[Written task] Write out the entries exactly, pictures excluded.

[Material shown]
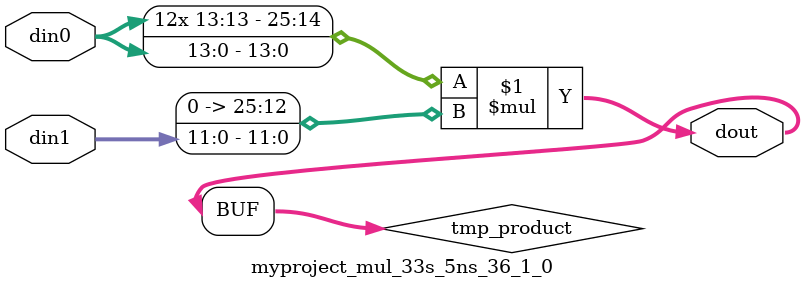
<source format=v>

`timescale 1 ns / 1 ps

  module myproject_mul_33s_5ns_36_1_0(din0, din1, dout);
parameter ID = 1;
parameter NUM_STAGE = 0;
parameter din0_WIDTH = 14;
parameter din1_WIDTH = 12;
parameter dout_WIDTH = 26;

input [din0_WIDTH - 1 : 0] din0; 
input [din1_WIDTH - 1 : 0] din1; 
output [dout_WIDTH - 1 : 0] dout;

wire signed [dout_WIDTH - 1 : 0] tmp_product;












assign tmp_product = $signed(din0) * $signed({1'b0, din1});









assign dout = tmp_product;







endmodule

</source>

[Completed exercise]
<source format=v>

`timescale 1 ns / 1 ps

  module myproject_mul_33s_5ns_36_1_0(din0, din1, dout);
parameter ID = 1;
parameter NUM_STAGE = 0;
parameter din0_WIDTH = 14;
parameter din1_WIDTH = 12;
parameter dout_WIDTH = 26;

input [din0_WIDTH - 1 : 0] din0; 
input [din1_WIDTH - 1 : 0] din1; 
output [dout_WIDTH - 1 : 0] dout;

wire signed [dout_WIDTH - 1 : 0] tmp_product;












assign tmp_product = $signed(din0) * $signed({1'b0, din1});









assign dout = tmp_product;







endmodule

</source>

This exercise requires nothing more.